Collected data:
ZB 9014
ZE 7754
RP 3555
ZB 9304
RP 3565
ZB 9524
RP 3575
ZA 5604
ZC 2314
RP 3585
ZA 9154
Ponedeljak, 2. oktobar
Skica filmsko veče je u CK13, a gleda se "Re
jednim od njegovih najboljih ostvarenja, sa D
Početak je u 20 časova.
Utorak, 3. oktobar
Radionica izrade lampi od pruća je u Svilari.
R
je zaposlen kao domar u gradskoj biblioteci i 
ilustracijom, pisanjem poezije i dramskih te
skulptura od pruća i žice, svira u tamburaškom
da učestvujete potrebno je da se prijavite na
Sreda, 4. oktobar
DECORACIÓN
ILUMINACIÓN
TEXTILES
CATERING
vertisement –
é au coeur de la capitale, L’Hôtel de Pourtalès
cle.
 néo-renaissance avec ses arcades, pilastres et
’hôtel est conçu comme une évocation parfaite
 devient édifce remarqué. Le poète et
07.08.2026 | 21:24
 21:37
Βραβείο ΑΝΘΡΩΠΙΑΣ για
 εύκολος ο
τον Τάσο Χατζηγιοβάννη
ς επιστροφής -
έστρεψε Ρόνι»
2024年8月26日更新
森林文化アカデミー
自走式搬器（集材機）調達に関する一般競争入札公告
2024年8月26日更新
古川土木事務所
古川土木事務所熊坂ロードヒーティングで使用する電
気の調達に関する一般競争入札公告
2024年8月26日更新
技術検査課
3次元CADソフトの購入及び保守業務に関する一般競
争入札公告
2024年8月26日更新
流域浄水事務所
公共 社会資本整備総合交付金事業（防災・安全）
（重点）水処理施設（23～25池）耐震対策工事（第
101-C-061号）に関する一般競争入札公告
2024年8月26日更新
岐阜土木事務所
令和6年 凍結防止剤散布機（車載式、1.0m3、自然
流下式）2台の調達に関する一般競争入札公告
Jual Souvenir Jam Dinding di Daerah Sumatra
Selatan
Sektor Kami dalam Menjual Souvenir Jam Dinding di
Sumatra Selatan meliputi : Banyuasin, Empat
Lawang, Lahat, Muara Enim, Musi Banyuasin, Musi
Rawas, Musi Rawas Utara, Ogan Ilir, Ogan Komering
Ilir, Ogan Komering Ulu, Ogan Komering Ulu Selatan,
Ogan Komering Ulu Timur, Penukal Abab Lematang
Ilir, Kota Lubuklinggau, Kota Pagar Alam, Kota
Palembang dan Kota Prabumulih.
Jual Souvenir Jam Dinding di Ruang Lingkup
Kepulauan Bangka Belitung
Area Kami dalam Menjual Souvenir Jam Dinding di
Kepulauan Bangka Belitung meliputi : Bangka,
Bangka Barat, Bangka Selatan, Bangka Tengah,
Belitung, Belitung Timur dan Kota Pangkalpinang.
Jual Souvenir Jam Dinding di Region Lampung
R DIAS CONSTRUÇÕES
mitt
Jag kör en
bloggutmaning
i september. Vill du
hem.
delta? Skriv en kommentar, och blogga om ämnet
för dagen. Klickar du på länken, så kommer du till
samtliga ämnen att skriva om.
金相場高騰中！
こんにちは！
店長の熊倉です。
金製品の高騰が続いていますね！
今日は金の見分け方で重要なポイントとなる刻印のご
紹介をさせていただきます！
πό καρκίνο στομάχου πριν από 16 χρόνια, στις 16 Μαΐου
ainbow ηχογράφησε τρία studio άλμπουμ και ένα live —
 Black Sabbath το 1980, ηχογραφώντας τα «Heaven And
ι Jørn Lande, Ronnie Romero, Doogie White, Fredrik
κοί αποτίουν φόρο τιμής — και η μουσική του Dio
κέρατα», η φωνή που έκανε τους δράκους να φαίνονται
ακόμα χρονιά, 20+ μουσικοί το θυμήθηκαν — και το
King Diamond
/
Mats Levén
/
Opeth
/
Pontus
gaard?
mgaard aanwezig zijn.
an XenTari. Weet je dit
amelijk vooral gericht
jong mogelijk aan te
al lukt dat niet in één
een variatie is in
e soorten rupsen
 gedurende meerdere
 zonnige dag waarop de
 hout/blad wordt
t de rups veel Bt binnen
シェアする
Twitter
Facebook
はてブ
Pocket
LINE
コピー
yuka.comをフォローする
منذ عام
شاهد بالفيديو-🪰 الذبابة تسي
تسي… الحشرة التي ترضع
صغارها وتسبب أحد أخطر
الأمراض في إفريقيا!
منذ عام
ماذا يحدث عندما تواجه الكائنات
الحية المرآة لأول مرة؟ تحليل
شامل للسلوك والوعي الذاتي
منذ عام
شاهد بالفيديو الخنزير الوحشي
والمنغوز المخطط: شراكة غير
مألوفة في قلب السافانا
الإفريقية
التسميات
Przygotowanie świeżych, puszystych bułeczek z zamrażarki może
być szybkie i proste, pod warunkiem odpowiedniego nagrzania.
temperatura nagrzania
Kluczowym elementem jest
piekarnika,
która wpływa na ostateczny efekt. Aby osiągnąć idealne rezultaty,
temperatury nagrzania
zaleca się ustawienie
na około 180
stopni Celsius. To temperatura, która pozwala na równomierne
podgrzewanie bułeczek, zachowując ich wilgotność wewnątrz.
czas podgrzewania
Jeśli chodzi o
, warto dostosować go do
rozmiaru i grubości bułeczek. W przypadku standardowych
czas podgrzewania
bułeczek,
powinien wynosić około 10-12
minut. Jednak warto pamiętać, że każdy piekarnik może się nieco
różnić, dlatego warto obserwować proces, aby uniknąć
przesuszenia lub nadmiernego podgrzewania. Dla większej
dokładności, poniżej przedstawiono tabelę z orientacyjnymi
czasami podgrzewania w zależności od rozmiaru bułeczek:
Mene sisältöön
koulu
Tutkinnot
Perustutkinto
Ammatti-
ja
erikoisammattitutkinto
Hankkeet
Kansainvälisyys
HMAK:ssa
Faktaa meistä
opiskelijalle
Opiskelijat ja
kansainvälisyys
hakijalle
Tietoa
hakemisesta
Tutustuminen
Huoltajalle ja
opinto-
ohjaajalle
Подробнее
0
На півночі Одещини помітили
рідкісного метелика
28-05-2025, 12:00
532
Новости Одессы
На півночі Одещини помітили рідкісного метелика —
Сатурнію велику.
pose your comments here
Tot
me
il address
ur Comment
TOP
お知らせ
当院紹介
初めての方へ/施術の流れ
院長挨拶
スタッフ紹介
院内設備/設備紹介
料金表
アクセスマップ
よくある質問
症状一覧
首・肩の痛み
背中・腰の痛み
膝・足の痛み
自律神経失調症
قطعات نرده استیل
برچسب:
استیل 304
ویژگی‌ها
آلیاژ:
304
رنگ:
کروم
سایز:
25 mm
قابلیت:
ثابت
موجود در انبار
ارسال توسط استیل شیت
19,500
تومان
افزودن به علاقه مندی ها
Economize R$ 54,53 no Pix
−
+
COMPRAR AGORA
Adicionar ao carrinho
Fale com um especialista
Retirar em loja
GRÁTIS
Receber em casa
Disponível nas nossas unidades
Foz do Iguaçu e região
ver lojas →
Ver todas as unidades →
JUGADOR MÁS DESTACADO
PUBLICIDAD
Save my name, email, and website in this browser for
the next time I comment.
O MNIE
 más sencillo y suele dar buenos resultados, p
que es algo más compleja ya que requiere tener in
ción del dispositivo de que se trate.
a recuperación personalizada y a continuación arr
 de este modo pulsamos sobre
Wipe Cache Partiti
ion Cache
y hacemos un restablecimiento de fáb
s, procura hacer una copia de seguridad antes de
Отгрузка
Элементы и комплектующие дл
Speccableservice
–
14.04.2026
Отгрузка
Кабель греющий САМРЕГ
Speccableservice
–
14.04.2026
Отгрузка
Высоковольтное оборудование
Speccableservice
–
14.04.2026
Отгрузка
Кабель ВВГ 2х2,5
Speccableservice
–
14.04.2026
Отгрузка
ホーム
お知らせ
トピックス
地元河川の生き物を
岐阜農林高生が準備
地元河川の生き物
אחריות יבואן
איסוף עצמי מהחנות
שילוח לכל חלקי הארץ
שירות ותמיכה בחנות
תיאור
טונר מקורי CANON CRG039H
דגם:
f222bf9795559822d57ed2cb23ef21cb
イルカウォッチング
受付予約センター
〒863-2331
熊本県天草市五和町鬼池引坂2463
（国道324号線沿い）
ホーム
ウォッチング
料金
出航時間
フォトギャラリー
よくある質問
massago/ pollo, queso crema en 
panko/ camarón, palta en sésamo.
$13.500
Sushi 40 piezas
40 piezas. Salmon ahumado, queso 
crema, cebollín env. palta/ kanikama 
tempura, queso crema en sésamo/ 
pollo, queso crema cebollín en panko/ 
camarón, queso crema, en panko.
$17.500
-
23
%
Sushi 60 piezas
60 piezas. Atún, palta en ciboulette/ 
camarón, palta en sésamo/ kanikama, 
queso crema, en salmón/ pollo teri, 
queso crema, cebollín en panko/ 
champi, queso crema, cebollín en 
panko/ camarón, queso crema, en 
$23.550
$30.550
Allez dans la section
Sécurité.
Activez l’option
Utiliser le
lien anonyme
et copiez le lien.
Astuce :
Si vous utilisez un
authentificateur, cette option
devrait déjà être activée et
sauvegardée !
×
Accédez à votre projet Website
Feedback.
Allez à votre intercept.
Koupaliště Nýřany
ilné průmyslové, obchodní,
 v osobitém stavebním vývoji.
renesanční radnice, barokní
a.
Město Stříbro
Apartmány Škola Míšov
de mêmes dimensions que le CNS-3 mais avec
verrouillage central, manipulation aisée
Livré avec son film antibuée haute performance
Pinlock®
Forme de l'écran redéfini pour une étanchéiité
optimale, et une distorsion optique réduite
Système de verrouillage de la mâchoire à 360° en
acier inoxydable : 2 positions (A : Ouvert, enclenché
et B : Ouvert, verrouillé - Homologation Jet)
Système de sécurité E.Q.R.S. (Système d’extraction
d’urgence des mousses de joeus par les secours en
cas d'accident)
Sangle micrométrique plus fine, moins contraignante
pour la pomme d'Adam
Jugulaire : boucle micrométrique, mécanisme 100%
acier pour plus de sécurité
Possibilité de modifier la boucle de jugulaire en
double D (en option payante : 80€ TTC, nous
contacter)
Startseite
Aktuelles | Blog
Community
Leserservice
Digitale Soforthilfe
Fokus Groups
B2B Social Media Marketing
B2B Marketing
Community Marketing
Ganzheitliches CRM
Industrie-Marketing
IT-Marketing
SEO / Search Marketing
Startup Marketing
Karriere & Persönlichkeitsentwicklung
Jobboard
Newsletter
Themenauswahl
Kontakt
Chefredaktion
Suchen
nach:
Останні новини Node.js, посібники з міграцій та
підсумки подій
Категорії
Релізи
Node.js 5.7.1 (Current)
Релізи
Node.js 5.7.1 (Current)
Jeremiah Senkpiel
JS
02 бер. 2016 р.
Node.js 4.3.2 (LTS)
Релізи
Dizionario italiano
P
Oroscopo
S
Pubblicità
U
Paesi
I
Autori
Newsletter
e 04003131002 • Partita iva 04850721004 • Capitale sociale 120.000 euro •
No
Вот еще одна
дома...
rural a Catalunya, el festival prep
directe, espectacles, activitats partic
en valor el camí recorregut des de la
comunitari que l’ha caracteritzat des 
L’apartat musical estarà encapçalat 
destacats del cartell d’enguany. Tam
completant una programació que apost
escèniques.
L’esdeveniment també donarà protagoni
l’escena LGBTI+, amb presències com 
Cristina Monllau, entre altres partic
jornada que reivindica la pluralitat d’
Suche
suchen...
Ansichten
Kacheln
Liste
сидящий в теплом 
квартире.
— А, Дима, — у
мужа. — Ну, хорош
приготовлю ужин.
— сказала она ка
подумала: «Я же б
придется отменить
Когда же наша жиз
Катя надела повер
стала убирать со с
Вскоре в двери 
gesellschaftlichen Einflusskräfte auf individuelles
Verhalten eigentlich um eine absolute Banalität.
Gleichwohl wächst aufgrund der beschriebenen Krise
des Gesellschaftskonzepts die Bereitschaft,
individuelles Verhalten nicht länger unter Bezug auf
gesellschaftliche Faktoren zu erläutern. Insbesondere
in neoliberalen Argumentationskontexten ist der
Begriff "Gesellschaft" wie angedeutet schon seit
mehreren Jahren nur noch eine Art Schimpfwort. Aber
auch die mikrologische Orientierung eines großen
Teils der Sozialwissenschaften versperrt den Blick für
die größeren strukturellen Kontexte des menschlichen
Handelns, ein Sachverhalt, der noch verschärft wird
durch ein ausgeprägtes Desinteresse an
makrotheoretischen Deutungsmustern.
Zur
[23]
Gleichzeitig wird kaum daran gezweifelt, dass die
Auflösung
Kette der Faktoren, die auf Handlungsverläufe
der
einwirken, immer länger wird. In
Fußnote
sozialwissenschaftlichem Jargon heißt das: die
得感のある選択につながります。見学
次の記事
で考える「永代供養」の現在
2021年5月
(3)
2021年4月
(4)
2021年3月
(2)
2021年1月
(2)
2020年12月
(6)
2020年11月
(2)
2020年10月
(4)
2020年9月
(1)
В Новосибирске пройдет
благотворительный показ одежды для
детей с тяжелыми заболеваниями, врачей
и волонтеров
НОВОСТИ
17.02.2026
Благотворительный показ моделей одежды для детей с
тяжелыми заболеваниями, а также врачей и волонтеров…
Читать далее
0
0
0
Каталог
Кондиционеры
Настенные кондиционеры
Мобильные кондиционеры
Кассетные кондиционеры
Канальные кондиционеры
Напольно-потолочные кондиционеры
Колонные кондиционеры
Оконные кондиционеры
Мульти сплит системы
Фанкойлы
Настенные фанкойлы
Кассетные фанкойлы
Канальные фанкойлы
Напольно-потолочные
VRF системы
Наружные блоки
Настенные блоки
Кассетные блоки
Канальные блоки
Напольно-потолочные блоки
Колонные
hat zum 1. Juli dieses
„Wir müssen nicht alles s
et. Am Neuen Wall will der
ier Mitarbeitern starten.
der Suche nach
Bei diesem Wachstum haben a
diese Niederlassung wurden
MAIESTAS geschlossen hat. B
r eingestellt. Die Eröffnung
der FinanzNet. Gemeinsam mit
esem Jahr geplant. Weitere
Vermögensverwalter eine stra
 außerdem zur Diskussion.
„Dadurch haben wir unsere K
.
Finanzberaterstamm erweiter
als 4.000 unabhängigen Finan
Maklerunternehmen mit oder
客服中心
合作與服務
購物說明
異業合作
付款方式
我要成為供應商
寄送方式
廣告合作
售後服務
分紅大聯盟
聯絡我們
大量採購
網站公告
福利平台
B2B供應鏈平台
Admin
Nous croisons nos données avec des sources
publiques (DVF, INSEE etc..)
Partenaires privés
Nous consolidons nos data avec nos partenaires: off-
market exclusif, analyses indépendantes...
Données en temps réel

§ **DESCRIPTION OF THE TASK**: When the entries above show the word "Dinding" in a line, copy that line out.

§ **WRITTEN SOLUTION**:
Jual Souvenir Jam Dinding di Daerah Sumatra
Sektor Kami dalam Menjual Souvenir Jam Dinding di
Jual Souvenir Jam Dinding di Ruang Lingkup
Area Kami dalam Menjual Souvenir Jam Dinding di
Jual Souvenir Jam Dinding di Region Lampung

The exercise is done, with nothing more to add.